[[ Records supplied open ]]

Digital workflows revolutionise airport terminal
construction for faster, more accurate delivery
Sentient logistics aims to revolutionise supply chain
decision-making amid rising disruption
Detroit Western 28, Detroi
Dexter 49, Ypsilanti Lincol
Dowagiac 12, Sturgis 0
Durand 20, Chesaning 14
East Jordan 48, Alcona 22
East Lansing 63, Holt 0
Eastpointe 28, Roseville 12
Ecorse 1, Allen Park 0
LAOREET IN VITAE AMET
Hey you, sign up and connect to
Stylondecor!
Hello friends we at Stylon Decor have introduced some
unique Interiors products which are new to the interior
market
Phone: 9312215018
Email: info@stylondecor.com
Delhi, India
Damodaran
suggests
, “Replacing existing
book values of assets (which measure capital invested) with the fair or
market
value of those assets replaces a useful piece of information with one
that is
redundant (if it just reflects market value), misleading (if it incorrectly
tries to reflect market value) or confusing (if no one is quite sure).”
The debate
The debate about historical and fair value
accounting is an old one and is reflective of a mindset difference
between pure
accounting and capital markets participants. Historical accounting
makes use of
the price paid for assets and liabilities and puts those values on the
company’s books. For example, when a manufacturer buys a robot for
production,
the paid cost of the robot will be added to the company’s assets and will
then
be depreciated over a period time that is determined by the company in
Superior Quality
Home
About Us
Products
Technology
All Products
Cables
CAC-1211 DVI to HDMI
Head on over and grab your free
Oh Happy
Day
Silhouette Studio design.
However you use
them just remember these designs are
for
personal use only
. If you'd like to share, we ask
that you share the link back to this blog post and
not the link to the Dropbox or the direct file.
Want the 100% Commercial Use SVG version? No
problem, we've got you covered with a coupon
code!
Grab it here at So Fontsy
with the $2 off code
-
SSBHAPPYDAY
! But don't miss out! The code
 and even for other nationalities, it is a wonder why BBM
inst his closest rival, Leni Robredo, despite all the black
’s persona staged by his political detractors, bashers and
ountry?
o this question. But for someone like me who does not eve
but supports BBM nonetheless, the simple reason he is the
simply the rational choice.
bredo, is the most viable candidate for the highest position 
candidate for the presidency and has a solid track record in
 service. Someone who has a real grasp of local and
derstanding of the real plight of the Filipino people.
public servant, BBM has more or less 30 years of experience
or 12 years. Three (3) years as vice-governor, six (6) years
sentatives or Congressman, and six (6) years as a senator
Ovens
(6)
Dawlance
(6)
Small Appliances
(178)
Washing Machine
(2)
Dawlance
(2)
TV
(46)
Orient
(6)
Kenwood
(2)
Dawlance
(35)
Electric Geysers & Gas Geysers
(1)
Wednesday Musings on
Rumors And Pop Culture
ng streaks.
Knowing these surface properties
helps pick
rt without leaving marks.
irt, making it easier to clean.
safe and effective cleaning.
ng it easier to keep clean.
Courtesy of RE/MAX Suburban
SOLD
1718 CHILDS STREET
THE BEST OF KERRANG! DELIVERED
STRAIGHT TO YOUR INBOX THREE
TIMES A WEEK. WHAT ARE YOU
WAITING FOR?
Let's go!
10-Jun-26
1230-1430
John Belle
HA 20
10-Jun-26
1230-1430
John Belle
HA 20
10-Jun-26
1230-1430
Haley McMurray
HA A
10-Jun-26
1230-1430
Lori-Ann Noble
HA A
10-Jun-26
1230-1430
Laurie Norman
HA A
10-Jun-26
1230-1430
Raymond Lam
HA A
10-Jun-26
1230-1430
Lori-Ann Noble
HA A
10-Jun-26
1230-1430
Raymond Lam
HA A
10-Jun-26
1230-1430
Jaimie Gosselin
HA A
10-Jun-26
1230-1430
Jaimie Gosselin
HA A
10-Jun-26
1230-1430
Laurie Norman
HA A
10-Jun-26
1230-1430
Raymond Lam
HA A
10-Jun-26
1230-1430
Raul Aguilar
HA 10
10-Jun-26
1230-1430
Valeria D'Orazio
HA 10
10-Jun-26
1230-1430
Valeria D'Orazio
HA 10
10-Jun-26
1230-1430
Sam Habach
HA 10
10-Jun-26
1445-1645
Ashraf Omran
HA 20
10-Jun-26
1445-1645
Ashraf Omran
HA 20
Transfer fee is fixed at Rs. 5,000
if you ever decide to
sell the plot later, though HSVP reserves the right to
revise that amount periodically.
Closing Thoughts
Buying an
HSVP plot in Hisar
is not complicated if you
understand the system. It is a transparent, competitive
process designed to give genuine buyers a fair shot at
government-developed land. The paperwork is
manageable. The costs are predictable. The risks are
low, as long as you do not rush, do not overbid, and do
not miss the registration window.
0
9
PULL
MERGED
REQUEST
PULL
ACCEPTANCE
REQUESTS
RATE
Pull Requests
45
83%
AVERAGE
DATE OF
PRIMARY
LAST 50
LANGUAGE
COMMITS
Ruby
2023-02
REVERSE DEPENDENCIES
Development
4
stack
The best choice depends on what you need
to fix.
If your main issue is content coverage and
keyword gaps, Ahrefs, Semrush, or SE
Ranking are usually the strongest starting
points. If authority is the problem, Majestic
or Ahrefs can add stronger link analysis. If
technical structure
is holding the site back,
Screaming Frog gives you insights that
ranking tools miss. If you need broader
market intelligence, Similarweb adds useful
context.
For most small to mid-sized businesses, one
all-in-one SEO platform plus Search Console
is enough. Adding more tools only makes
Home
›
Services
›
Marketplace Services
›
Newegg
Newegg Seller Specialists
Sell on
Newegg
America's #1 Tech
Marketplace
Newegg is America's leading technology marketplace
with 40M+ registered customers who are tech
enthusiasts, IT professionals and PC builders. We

[[ Records supplied closed ]]

- _Description of the task_
Go through the data above from its first line and copy each line exactly, stopping once the line with "Durand 20, Chesaning 14" has been copied.

- _Expected answer_
Digital workflows revolutionise airport terminal
construction for faster, more accurate delivery
Sentient logistics aims to revolutionise supply chain
decision-making amid rising disruption
Detroit Western 28, Detroi
Dexter 49, Ypsilanti Lincol
Dowagiac 12, Sturgis 0
Durand 20, Chesaning 14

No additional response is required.